Il coach difende Becirovic e confessa: «Mai stato in lotta per la salvezza». De Raffaele: «Sbagliato puntare tutto sull'attacco»
Si adagia sulla poltroncina della sala stampa con la faccia stravolta Ruben Magnano, che accartoccia il foglio delle statistiche e si concede ai taccuini dopo la vittoria con Livorno. Stremato, dopo i soliti 40’ passati a saltare e gridare davanti alla propria panchina, “el cordobés” confessa: «Per me questa è una situazione nuova, mai affrontata in carriera. Sto imparando molte cose: non mi è mai capitato di lottare per la salvezza e – sorride tirato – preferisco l’altro lato della classifica».
Fatto sta che, almeno contro Livorno, la Casti Group ha strappato due punti importanti: «A differenza della gara con Milano, questa volta abbiamo affrontato il finale nel modo adeguato, servendo al momento giusto Nolan e Ffriend sotto canestro». Come esorcizzare l’importanza di queste gare? Magnano professa tranquillità: «La classifica è pericolosa, ma ho chiesto ai miei giocatori di pensare che questo è un gioco, tenendo lontane le preoccupazioni. Nei primi 20’ siamo stati tranquilli e abbiamo fatto un buon break, nel finale però abbiamo rischiato qualcosa».

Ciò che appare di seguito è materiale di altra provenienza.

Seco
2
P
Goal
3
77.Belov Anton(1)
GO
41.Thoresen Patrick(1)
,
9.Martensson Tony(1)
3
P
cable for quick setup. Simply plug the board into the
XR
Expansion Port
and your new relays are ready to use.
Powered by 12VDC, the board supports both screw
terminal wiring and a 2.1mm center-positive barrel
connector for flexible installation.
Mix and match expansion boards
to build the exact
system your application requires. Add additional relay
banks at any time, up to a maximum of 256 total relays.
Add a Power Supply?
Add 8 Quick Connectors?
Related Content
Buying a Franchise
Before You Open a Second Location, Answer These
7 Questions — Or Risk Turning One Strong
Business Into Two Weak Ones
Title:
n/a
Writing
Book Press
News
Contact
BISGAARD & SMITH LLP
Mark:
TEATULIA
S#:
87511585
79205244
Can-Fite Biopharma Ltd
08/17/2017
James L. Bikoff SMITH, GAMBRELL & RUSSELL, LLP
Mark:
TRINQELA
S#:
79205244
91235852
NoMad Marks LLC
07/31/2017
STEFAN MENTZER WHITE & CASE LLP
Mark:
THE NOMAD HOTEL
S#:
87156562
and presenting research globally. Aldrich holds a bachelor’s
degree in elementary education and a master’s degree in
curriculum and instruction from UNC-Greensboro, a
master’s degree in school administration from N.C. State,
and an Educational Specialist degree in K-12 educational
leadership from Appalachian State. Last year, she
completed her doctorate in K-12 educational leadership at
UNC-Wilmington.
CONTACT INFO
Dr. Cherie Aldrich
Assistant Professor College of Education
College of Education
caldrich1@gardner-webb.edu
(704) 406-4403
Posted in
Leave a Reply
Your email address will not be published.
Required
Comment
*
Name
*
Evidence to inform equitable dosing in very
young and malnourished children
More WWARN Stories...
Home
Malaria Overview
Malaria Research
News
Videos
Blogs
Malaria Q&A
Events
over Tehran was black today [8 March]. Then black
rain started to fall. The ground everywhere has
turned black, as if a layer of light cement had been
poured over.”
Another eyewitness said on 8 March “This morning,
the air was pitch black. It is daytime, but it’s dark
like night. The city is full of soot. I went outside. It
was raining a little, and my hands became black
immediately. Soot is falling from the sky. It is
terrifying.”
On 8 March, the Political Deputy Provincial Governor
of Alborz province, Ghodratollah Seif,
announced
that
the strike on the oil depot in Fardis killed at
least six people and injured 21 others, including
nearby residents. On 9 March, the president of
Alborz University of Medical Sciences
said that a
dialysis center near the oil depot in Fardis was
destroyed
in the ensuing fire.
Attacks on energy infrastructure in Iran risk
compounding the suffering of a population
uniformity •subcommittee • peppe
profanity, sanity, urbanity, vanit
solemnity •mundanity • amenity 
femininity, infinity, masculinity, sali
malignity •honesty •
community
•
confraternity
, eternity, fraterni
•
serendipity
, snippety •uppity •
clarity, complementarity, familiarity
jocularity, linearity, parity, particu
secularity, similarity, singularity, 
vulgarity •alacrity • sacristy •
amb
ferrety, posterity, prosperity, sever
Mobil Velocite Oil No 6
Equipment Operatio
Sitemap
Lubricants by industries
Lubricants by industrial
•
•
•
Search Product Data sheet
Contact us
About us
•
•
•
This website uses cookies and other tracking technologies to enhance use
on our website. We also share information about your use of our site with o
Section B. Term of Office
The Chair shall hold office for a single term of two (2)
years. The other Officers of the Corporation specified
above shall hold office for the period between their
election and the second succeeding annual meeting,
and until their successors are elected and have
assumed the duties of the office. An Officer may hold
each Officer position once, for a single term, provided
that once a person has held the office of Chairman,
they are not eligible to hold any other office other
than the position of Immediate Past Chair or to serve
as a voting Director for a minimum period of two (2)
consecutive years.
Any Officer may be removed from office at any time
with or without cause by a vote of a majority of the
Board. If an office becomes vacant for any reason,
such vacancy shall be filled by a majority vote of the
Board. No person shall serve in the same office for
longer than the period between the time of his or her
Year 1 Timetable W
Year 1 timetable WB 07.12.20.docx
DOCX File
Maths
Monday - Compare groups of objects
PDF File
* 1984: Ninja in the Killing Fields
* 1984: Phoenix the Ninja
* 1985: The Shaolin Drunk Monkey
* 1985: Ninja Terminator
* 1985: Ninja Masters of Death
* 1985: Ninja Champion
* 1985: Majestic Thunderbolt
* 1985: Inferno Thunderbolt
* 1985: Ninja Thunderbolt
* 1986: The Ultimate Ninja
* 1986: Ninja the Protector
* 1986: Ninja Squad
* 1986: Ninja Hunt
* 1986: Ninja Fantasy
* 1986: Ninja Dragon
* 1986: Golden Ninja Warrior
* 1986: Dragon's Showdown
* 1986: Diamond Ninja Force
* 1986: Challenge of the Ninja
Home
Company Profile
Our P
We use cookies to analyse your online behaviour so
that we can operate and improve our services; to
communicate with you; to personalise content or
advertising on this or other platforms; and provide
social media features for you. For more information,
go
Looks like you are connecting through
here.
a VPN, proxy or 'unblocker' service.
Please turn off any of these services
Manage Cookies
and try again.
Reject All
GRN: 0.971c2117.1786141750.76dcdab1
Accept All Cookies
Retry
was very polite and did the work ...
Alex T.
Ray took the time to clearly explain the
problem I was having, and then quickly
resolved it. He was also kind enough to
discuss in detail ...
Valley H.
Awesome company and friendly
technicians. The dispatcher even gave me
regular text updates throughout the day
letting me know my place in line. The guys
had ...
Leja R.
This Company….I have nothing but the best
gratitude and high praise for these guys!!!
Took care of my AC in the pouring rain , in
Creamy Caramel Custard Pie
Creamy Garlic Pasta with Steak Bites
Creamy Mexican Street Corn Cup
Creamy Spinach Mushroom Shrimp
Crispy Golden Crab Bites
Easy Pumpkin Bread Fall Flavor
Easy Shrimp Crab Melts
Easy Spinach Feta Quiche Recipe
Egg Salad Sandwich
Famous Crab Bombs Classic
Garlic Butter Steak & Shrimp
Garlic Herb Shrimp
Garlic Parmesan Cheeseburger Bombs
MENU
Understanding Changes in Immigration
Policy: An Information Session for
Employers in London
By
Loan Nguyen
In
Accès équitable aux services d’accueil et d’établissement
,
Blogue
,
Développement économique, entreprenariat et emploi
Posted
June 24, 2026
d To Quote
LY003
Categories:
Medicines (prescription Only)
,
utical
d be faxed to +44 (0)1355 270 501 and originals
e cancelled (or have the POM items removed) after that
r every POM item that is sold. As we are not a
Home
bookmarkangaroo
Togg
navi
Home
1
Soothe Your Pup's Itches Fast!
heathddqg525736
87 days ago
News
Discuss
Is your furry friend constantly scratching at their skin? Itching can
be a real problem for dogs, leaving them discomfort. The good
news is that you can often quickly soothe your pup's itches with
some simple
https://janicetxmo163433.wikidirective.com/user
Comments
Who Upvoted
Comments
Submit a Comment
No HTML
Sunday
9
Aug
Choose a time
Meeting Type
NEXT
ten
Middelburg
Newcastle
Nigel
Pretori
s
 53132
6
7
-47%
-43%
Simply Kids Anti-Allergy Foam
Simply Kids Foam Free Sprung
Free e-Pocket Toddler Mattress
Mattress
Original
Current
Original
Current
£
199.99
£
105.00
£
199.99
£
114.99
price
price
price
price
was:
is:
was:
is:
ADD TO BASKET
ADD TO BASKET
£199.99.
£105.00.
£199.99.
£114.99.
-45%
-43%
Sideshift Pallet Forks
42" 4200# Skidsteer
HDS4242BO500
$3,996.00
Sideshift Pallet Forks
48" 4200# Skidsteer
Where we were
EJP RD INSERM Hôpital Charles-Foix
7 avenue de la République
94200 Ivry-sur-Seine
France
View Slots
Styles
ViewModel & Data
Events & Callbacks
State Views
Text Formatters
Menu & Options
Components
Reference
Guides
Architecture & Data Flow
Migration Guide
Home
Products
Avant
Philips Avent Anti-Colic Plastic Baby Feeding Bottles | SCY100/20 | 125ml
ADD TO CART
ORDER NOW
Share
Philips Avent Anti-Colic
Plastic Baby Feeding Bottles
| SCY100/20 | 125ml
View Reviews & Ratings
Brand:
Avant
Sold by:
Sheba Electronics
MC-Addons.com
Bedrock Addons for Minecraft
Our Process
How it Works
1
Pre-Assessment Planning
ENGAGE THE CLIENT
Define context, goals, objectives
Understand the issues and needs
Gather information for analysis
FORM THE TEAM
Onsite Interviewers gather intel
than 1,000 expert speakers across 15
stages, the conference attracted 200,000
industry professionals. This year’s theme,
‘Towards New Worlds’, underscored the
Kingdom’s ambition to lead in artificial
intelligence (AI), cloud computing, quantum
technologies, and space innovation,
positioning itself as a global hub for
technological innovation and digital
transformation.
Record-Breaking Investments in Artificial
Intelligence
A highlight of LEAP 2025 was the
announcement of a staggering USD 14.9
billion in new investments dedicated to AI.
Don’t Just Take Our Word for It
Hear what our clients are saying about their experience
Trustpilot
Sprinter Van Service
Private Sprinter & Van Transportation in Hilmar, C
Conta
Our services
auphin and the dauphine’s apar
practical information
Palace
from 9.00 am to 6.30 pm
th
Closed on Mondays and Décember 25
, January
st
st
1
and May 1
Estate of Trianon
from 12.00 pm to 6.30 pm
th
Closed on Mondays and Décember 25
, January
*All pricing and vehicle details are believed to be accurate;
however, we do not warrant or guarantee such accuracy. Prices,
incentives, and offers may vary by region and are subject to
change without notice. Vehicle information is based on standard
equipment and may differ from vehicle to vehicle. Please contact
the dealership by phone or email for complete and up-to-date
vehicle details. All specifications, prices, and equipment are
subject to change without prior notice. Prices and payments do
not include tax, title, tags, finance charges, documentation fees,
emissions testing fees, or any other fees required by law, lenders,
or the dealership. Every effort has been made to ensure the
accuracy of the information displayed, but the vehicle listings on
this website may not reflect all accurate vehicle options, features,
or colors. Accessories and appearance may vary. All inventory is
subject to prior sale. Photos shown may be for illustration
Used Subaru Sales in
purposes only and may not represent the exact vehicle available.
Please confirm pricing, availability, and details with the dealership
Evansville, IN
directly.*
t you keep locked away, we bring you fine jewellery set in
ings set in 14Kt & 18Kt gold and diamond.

Il coach ha quindi difeso Becirovic (nella foto contro Fultz – www.simoneraso.com), ancora una volta uscito dal parquet con più fischi che applausi: «Questa è un’altra circostanza a cui non ero abituato, con il pubblico che fischia un proprio giocatore. Però dico che se Sani sta giocando così è perché ha dei problemi, e non può fare di più. Visti i guai in cui ci troviamo abbiamo bisogno anche di un Becirovic in queste condizioni».
Più tranquillo, anche se con un filo di delusione in viso, il coach labronico Walter De Raffaele. «Non possiamo permetterci di venire a Varese pensando solo alla fase offensiva. I 54 punti subiti nel primo tempo ci hanno condannato: quando abbiamo iniziato a difendere è stato troppo tardi. Gli altri risultati però ci lasciano in corsa per i play off; mi resta un po’ di rammarico per la tripla del possibile –2 fallita da Nicholas, ma non me la sento di imputare nulla ai ragazzi. I problemi fisici non ci hanno consentito di fare di più».